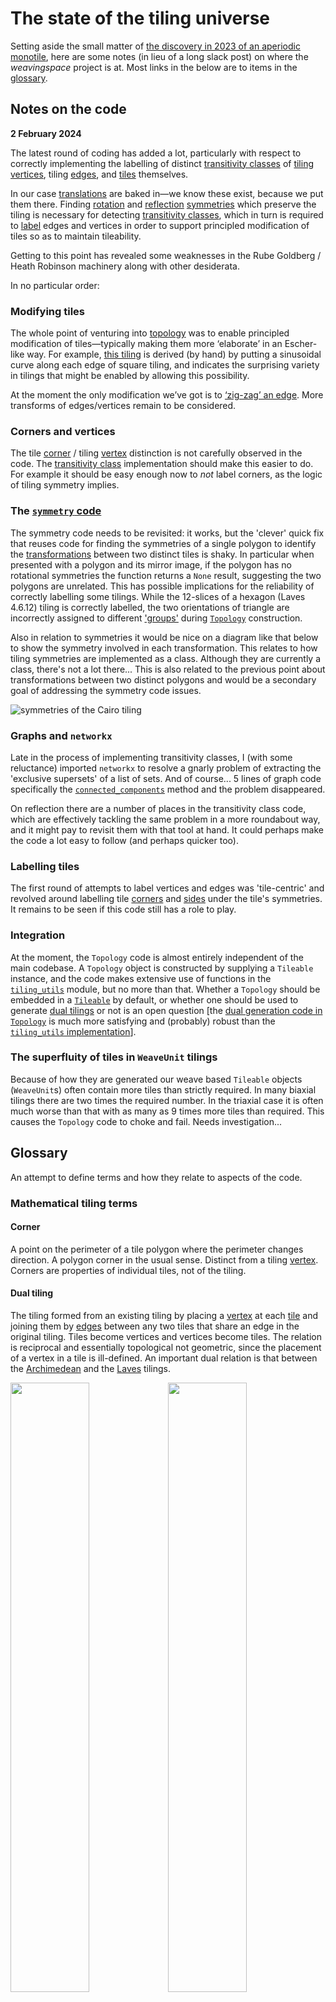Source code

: # The state of the tiling universe
Setting aside the small matter of [the discovery in 2023 of an aperiodic monotile](https://arxiv.org/abs/2305.17743), here are some notes (in lieu of a long slack post) on where the *weavingspace* project is at. Most links in the below are to items in the [glossary](#glossary).

## Notes on the code
**2 February 2024**

The latest round of coding has added a lot, particularly with respect to correctly implementing the labelling of distinct [transitivity classes](#transitivity-class) of [tiling](#tiling) [vertices](#vertex), tiling [edges](#edge), and [tiles](#tiling) themselves. 

In our case [translations](#translation) are baked in&mdash;we know these exist, because we put them there. Finding [rotation](#rotation) and [reflection](#reflection) [symmetries](#symmetry) which preserve the tiling is necessary for detecting [transitivity classes](#transitivity-class), which in turn is required to [label](#labelling) edges and vertices in order to support principled modification of tiles so as to maintain tileability.

Getting to this point has revealed some weaknesses in the Rube Goldberg / Heath Robinson machinery along with other desiderata.

In no particular order:

### Modifying tiles
The whole point of venturing into [topology](#topology) was to enable principled modification of tiles&mdash;typically making them more ‘elaborate’ in an Escher-like way. For example, [this tiling](example-tiles-wobbly-escherian.ipynb) is derived (by hand) by putting a sinusoidal curve along each edge of square tiling, and indicates the surprising variety in tilings that might be enabled by allowing this possibility.

At the moment the only modification we’ve got is to [‘zig-zag’ an edge](https://dosull.github.io/weaving-space/doc/weavingspace/topology.html#Topology.transform_edges). More transforms of edges/vertices remain to be considered.

### Corners and vertices
The tile [corner](#corner) / tiling [vertex](#vertex) distinction is not carefully observed in the code. The [transitivity class](#transitivity-class) implementation should make this easier to do. For example it should be easy enough now to *not* label corners, as the logic of tiling symmetry implies.

### The [`symmetry` code](doc/weavingspace/symmetry.html)
The symmetry code needs to be revisited: it works, but the 'clever' quick fix that reuses code for finding the symmetries of a single polygon to identify the [transformations](#transformation) between two distinct tiles is shaky. In particular when presented with a polygon and its mirror image, if the polygon has no rotational symmetries the function returns a `None` result, suggesting the two polygons are unrelated. This has possible implications for the reliability of correctly labelling some tilings. While the 12-slices of a hexagon (Laves 4.6.12) tiling is correctly labelled, the two orientations of triangle are incorrectly assigned to different ['groups'](#shape-group) during [`Topology`](doc/weavingspace/topology.html) construction.

Also in relation to symmetries it would be nice on a diagram like that below to show the symmetry involved in each transformation. This relates to how tiling symmetries are implemented as a class. Although they are currently a class, there's not a lot there... This is also related to the previous point about transformations between two distinct polygons and would be a secondary goal of addressing the symmetry code issues.

![symmetries of the Cairo tiling](images/cairo-symmetries.png)

### Graphs and `networkx`
Late in the process of implementing transitivity classes, I (with some reluctance) imported `networkx` to resolve a gnarly problem of extracting the 'exclusive supersets' of a list of sets. And of course... 5 lines of graph code specifically the [`connected_components`](https://networkx.org/documentation/stable/reference/algorithms/generated/networkx.algorithms.components.connected_components.html#networkx.algorithms.components.connected_components) method and the problem disappeared.

On reflection there are a number of places in the transitivity class code, which are effectively tackling the same problem in a more roundabout way, and it might pay to revisit them with that tool at hand. It could perhaps make the code a lot easy to follow (and perhaps quicker too).

### Labelling tiles
The first round of attempts to label vertices and edges was 'tile-centric' and revolved around labelling tile [corners](#corner) and [sides](#side) under the tile's symmetries. It remains to be seen if this code still has a role to play.

### Integration
At the moment, the `Topology` code is almost entirely independent of the main codebase. A `Topology` object is constructed by supplying a `Tileable` instance, and the code makes extensive use of functions in the [`tiling_utils`](doc/weavingspace/tiling_utils.html) module, but no more than that. Whether a `Topology` should be embedded in a [`Tileable`](#tileable) by default, or whether one should be used to generate [dual tilings](#dual-tiling) or not is an open question \[the [dual generation code in `Topology`](https://dosull.github.io/weaving-space/doc/weavingspace/topology.html#Topology.generate_dual) is much more satisfying and (probably) robust than the [`tiling_utils` implementation](https://dosull.github.io/weaving-space/doc/weavingspace/tiling_utils.html#get_dual_tile_unit)\].

### The superfluity of tiles in `WeaveUnit` tilings
Because of how they are generated our weave based `Tileable` objects (`WeaveUnit`s) often contain more tiles than strictly required. In many biaxial tilings there are two times the required number. In the triaxial case it is often much worse than that with as many as 9 times more tiles than required. This causes the `Topology` code to choke and fail. Needs investigation...

## Glossary
An attempt to define terms and how they relate to aspects of the code.

### Mathematical tiling terms
#### Corner
A point on the perimeter of a tile polygon where the perimeter changes direction. A polygon corner in the usual sense. Distinct from a tiling [vertex](#vertex). Corners are properties of individual tiles, not of the tiling.
#### Dual tiling
The tiling formed from an existing tiling by placing a [vertex](#vertex) at each [tile](#tile) and joining them by [edges](#edge) between any two tiles that share an edge in the original tiling. Tiles become vertices and vertices become tiles. The relation is reciprocal and essentially topological not geometric, since the placement of a vertex in a tile is ill-defined. An important dual relation is that between the [Archimedean](https://en.wikipedia.org/wiki/Euclidean_tilings_by_convex_regular_polygons#Archimedean,_uniform_or_semiregular_tilings) and the [Laves](https://en.wikipedia.org/wiki/List_of_Euclidean_uniform_tilings#Laves_tilings) tilings.

<img src="images/archimedean-tilings.png" style="width:50%;"><img src="images/laves-tilings.png" style="width:50%;">

#### Edge
The line along which two [tiles](#tile) in a tiling meet. An edge has a [vertex](#vertex) at each end and any number of [corners](#corner) along its length. Edges are a property of a tiling, not of individual tiles.
#### Element
Collective term for [tiles](#tile), [edges](#edge) and [vertices](#vertex).
#### Fundamental unit
A subset of a tiling which under two non-parallel [translations](#translation) can tile the plane. It is important to realise that the fundamental unit of a tiling is not uniquely defined. In a tiling with two orthogonal translation vectors, for example, any square region defined by those two vectors is a fundamental unit. In our implementation approximately equivalent to a [`Tileable`](#tileable).
#### Periodic tiling
A tiling with two non-parallel [translations](#translation) among its [symmetries](#symmetry).
#### Prototile
Any one of the tiles that constitute a tiling. A set of prototiles is said to 'admit' a tiling. In our implementation the term is applied to the geometric union of the polygons in a [`Tileable`](#tileable), which is closer to the [fundamental unit](#fundamental-unit). Refactoring to make things map better onto the literature is an option...
#### Reflection
The image of a geometric object under a reflection [transformation](#transformation) is its mirror image. A possible [symmetry](#symmetry) of a tile or tiling. Defined by a line of symmetry in which the reflection occurs. 
#### Rotation
A [transformation](#transformation) of the plane around a fixed point (the centre of rotation) by a given angle. One of the possible [symmetries](#symmetry) of a tile or tiling.
#### Side
A side of a polygon as commonly understood, connecting two of its [corners](#corner). Distinct from a tiling [edge](#edge). There is always a change in direction at a corner, but there may be many corners along a tiling edge. Tile [corners](#corner) and tiling [vertices](#vertex) are often coincident but a vertex is not always a corner (there might be no change in direction) and corner is not always a vertex (if it is along an edge, when it will be incident on only two tiles).
#### Symmetry
OMG. All of mathematics. But seriously... albeit briefly, in our context a symmetry is any [transformation](#transformation) of a tiling that maps its [elements](#element) back on to other elements. Tiles also have symmetries but the symmetries of a tiling and of its constituent tiles are not the same. For example in the example above of the Cairo tiling the tiles have only a single reflection symmetry (also symmetry of the tiling), but the tiling also has 90&deg; rotational symmetries.
#### Tile
A polygon that when arranged in a [tiling](#tiling) exhausts the plane. A polygon is formed by straight [sides](#side) connecting [corners](#corner).
#### Tiling
A covering of the plane with tiles. According to Grünbaum and Shephard 1987, page 16:
> "... a countable family of closed sets $\mathcal{T}=\{T_1,T_2,\ldots\}$ which covers the plane without gaps or overlaps. More explicitly, the union of the sets $T_1,T_2,\ldots$ (which are known as the *tiles* of $\mathcal{T}$) is to be the whole plane, and the interiors of the sets $T_i$ are to be pairwise disjoint"

So... a close cousin to a GIS coverage then...
#### Transformation
A one-to-one mapping of every point in the plane to another point in the plane. 
#### Transitivity class
A group of [elements](#element) ([tiles](#tile), [vertices](#vertex), or [edges](#edge)) that map onto one another under the [symmetries](#symmetry) of the [tiling](#tiling). This concept is a subtle one. The tiling below has _two_ transitivity classes of tile, since there is no transformation that maps central tiles on to outer tiles while also mapping all tiles onto a tile. Those central tiles only ever map onto other central tiles, hence they are in a different transitivity class than the outer tiles, which form a second transitivity class. A tiling with one transitivity class is termed _isohedral_, and 2-hedral, _n_-hedral etc. are terms that are also used. Similar notions apply to vertices and edges, where the terms are respectively _isogonality_ and _isotoxality_. The isohedral tilings of the plane have been thoroughly explored (for example it is proven that there are 81 types...).

![the 'cheese sandwich' 2-hedral tiling](images/basket-tiles.png)

#### Translation
A [transformation](#transformation) in which every point in the plane is displaced by a defined vector, i.e. $(x,y)\rarr(x+\delta x,y+\delta y)$. In our case all tilings are [periodic](#periodic-tiling), meaning that they have two non-parallel transformation [symmetries](#symmetry). 
#### Vertex
Points in a tiling at which three or more [tiles](#tile) meet, which are therefore the end points of tiling [edges](#edge). Often but not always coincident with the [corners](#corner) of tiles. In particular tiling vertices may result from the tiling. For example in the 'cheese sandwich' tiling above, the tiling induces two vertices along the long sides of each rectangle.

### More implementation related
#### Labelling
A general term for the process of assigning tiles, vertices and edges to transitivity classes, which allows them to be labelled. Currently tiles don't get labelled, but since they are in transitivity classes it wouldn't be hard to do this.
#### `prototile`
A simple polygon associated with a `Tileable` object derived from either a rectangle or a hexagon.
#### Regularised prototile
This really only matters for weave based tilings where generation of the `Tileable` object produces 'fragments' that are parts of the tiles that lie outside the simple prototile rectangle of hexagon shape. Some nasty code attempts to assemble such fragment back into a more manageable set and the result jigaw puzzle shaped piece is the regularised prototile. Here's an example (the red outline below):

![](images/regularised-prototile.png)

#### 'Shape group'
An early implementation of [labelling](#labelling) relied on labelling the corners and sides of tile polygons. Identifying the different shapes in a tiling was a key step in this process. There is still a `tile_groups` attribute of the `Topology` class as a result. More work on the [symmetry code](#the-symmetry-code) will probably make these assignments more reliable.
#### Tileable
The central object class in the code base. A `Tileable` instance has the following attributes that more or less loosely link to the [mathematical concepts](#mathematical-tiling-terms) above:
+ `tiles` a [geopandas.GeoDataFrame](https://geopandas.org/en/stable/docs/reference/api/geopandas.GeoDataFrame.html) of [shapely.geometry.Polygon](https://shapely.readthedocs.io/en/stable/reference/shapely.Polygon.html) objects, with associated `tile_id` (by default a single character string) identifying tiles that can be associated with different data attributes.
+ `prototile` also a `GeoDataFrame`, containing a single polygon shape which will be a rectangle or hexagon or simple modification (by stretching or skewing) of those, which indicates how the tiling can be constructed. Vectors joining opposite faces of the prototile form the `vectors` of the `Tileable` and model the translation symmetries of the tiling.
+ `regularised prototile` also a `GeoDataFrame` containing a single polygon. It is possible for the `prototile` to cut across tile polygons in the `Tileable`; the regularised prototile is a different tileable polygon containing only complete tiles.
+ `vectors` a set of tuples of x and y displacements by which the polygons in the `Tileable`'s `tiles` attribute are 'copied and pasted' across a map area. These are not a minimal set of translation vectors. For example, hexagonally based tilings have 6 vectors (3 each in two different directions) where a strict mathematical representation would require only 2 (the third is the difference between the other two).
#### Tile unit
A specialisation of the `Tileable` class that represents 'traditional' geometric tilings, constructed by geometry as implemented in the [`tiling_geometries` module](https://dosull.github.io/weaving-space/doc/weavingspace/tiling_geometries.html).
#### Topology
A class that attempts to represent the [elements](#element) in a tiling (i.e. tiles, vertices and edges) and the relations among them, in particular enabling [labelling](#labelling) by detecting the [transitivity classes](#transitivity-class) of the tiling.
#### Translation vector
An $(x, y)$ tuple displacement by which repetitions of the `Tileable.tiles` polygons are combined to yield  a tiling.
#### Weave unit
A specialisation of the `Tileable` class that represents tilings that can be produced by weaving. A particular feature of note is the `aspect` attribute which defines the width of 'strands' in the weave relative to their spacing, and may mean that the resulting tiling has 'holes' (and are hence not tilings [as defined by Grünbaum \& Shephard](#tiling)). Note that there is theory of _isonemal_ tilings which are precisely tilings that can be generated by weaving albeit without gaps (which in our implementation equates to `aspect = 1`).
++++++++++
● Task directions:
Write out the listing from the line with "## Notes on the code" up to and including the line with "The latest round".

● Exercise output:
## Notes on the code
**2 February 2024**

The latest round of coding has added a lot, particularly with respect to correctly implementing the labelling of distinct [transitivity classes](#transitivity-class) of [tiling](#tiling) [vertices](#vertex), tiling [edges](#edge), and [tiles](#tiling) themselves. 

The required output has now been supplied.